The term “Blue Zones” came about when the demographers we work with, Gianni Pes and Michel Poulain, began identifying the regions with the highest concentrations of male centenarians. When they focused on the cluster of villages in Sardinia, they drew circles on the map. The only pen they had was blue. For this reason, we have begun to refer to these longevity areas as “Blue Zones.”
They’ve taken on not only the powerful fast food industry, but also the anti-aging industry that sells us cosmetics, medications, gym memberships, and new types of “healthy” foods every year. What resistance did you face when trying to recreate the Blue Zone environment in the United States?
People in the United States value personal choices, and there was a fear that what we wanted to do would take many of those choices away from them. But after some clarification, we showed that we wanted to achieve exactly the opposite. Instead of taking away the choice to ride to the supermarket, we wanted to give them the choice to ride a bike. Instead of taking away the choice to buy a salty snack, we wanted to give them the choice to also buy fresh fruits and vegetables. Again, it’s about the environment and creating an area where the healthy choice is an easy choice.
They say in the documentary that if someone in the US is obese and sick, those around them are responsible. Can you explain? We’re told that health and weight loss are a matter of self-discipline and control.
Self-discipline is like a muscle and muscle fatigue. This is why diets and exercise don’t work particularly well for humans at a population level. If you put 100 people on a diet today, you’ll lose about 10 of them within three months. You will lose about 90% of it within seven months and almost all of it in three years. Our brain is programmed for new things. We like new things; We’re running out of gas. We lose our discipline. No diet in the history of the world has ever worked for more than about 3% of people who started it after two years. They are good short-term strategies. They sell a lot of books. They will sell programs, but they really don’t work.
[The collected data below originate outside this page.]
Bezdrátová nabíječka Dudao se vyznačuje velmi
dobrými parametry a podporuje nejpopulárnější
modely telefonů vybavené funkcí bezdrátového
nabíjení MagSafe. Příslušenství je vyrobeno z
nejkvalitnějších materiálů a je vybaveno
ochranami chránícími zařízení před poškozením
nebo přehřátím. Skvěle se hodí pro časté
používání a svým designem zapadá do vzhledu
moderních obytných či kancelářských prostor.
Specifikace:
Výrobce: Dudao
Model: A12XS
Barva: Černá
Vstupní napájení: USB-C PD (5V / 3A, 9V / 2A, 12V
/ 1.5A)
Exercise programs have a similar relapse curve, as do people who try to take supplements to get healthy. Even if you had a pill that would make you healthier, which we probably don’t, at least proactively, people wouldn’t take it long enough to make a difference. So it’s about creating an environment in which health and well-being emerges, not about striving for something.
In your book and documentation, you described Singapore as Blue Zone 2.0. How did they achieve this in such a short period of time in an urban setting that we have only ever seen in remote, rural areas around the world?
The Singapore government made the decision that they wanted to see a change. A wide range of measures discourage smoking, subsidize healthy foods and make parks and public transport easily accessible to everyone. This is largely why the small country has achieved one of the highest health and life expectancy rates in the world at 84 years old. Its drug and gun laws may seem draconian, but this country of 5.5 million people suffered just 19 overdose deaths in 2019, compared to more than 100,000 in the U.S., and just three gun violence deaths compared to our 49,000.
What Blue Zone habits have you adopted?
I try to implement all Blue Zone principles as best as possible. I eat a plant-based diet and no longer eat meat. I know that a few more hours of socializing is better than a few more hours of work, so I won’t be working after 5 p.m. When I work, I answer many of my calls while walking. I host weekly dinner parties for my friends. I live in a walkable community where I can walk to the store or to dinner.